Data entries
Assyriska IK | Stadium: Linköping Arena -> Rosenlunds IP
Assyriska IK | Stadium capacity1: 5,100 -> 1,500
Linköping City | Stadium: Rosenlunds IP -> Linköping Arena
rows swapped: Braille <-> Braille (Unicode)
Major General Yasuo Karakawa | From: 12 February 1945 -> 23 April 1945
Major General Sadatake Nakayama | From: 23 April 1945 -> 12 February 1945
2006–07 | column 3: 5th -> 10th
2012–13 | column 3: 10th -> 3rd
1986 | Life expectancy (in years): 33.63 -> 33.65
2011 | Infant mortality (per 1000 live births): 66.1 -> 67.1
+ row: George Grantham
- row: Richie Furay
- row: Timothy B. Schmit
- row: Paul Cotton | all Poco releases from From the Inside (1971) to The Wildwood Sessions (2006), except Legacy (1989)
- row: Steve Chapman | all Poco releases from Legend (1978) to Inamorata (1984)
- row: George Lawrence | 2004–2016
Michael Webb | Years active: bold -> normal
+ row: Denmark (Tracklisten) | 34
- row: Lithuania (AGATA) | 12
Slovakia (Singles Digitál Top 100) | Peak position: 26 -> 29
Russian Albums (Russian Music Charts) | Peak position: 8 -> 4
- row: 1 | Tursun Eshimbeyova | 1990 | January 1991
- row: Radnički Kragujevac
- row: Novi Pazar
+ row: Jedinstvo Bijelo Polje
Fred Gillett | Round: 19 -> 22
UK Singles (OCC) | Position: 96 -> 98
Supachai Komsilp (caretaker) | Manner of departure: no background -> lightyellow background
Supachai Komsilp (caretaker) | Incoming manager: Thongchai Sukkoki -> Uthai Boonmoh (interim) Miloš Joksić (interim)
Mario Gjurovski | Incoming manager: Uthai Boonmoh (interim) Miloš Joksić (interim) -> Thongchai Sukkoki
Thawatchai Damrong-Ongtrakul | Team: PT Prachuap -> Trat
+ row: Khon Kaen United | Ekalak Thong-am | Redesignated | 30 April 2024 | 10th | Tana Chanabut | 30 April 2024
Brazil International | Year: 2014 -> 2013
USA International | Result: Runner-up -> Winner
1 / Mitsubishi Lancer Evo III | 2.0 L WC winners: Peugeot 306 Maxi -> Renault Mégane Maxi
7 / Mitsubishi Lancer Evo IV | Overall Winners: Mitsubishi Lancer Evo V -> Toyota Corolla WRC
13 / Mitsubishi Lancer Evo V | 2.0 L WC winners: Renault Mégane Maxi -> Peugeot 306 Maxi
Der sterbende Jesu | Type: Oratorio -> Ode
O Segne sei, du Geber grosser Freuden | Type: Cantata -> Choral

Task prompt
Can you copy the records above word for word, starting from their first line and ending with the line that contains "13 / Mitsubishi", including both of those lines?

Completed task
Assyriska IK | Stadium: Linköping Arena -> Rosenlunds IP
Assyriska IK | Stadium capacity1: 5,100 -> 1,500
Linköping City | Stadium: Rosenlunds IP -> Linköping Arena
rows swapped: Braille <-> Braille (Unicode)
Major General Yasuo Karakawa | From: 12 February 1945 -> 23 April 1945
Major General Sadatake Nakayama | From: 23 April 1945 -> 12 February 1945
2006–07 | column 3: 5th -> 10th
2012–13 | column 3: 10th -> 3rd
1986 | Life expectancy (in years): 33.63 -> 33.65
2011 | Infant mortality (per 1000 live births): 66.1 -> 67.1
+ row: George Grantham
- row: Richie Furay
- row: Timothy B. Schmit
- row: Paul Cotton | all Poco releases from From the Inside (1971) to The Wildwood Sessions (2006), except Legacy (1989)
- row: Steve Chapman | all Poco releases from Legend (1978) to Inamorata (1984)
- row: George Lawrence | 2004–2016
Michael Webb | Years active: bold -> normal
+ row: Denmark (Tracklisten) | 34
- row: Lithuania (AGATA) | 12
Slovakia (Singles Digitál Top 100) | Peak position: 26 -> 29
Russian Albums (Russian Music Charts) | Peak position: 8 -> 4
- row: 1 | Tursun Eshimbeyova | 1990 | January 1991
- row: Radnički Kragujevac
- row: Novi Pazar
+ row: Jedinstvo Bijelo Polje
Fred Gillett | Round: 19 -> 22
UK Singles (OCC) | Position: 96 -> 98
Supachai Komsilp (caretaker) | Manner of departure: no background -> lightyellow background
Supachai Komsilp (caretaker) | Incoming manager: Thongchai Sukkoki -> Uthai Boonmoh (interim) Miloš Joksić (interim)
Mario Gjurovski | Incoming manager: Uthai Boonmoh (interim) Miloš Joksić (interim) -> Thongchai Sukkoki
Thawatchai Damrong-Ongtrakul | Team: PT Prachuap -> Trat
+ row: Khon Kaen United | Ekalak Thong-am | Redesignated | 30 April 2024 | 10th | Tana Chanabut | 30 April 2024
Brazil International | Year: 2014 -> 2013
USA International | Result: Runner-up -> Winner
1 / Mitsubishi Lancer Evo III | 2.0 L WC winners: Peugeot 306 Maxi -> Renault Mégane Maxi
7 / Mitsubishi Lancer Evo IV | Overall Winners: Mitsubishi Lancer Evo V -> Toyota Corolla WRC
13 / Mitsubishi Lancer Evo V | 2.0 L WC winners: Renault Mégane Maxi -> Peugeot 306 Maxi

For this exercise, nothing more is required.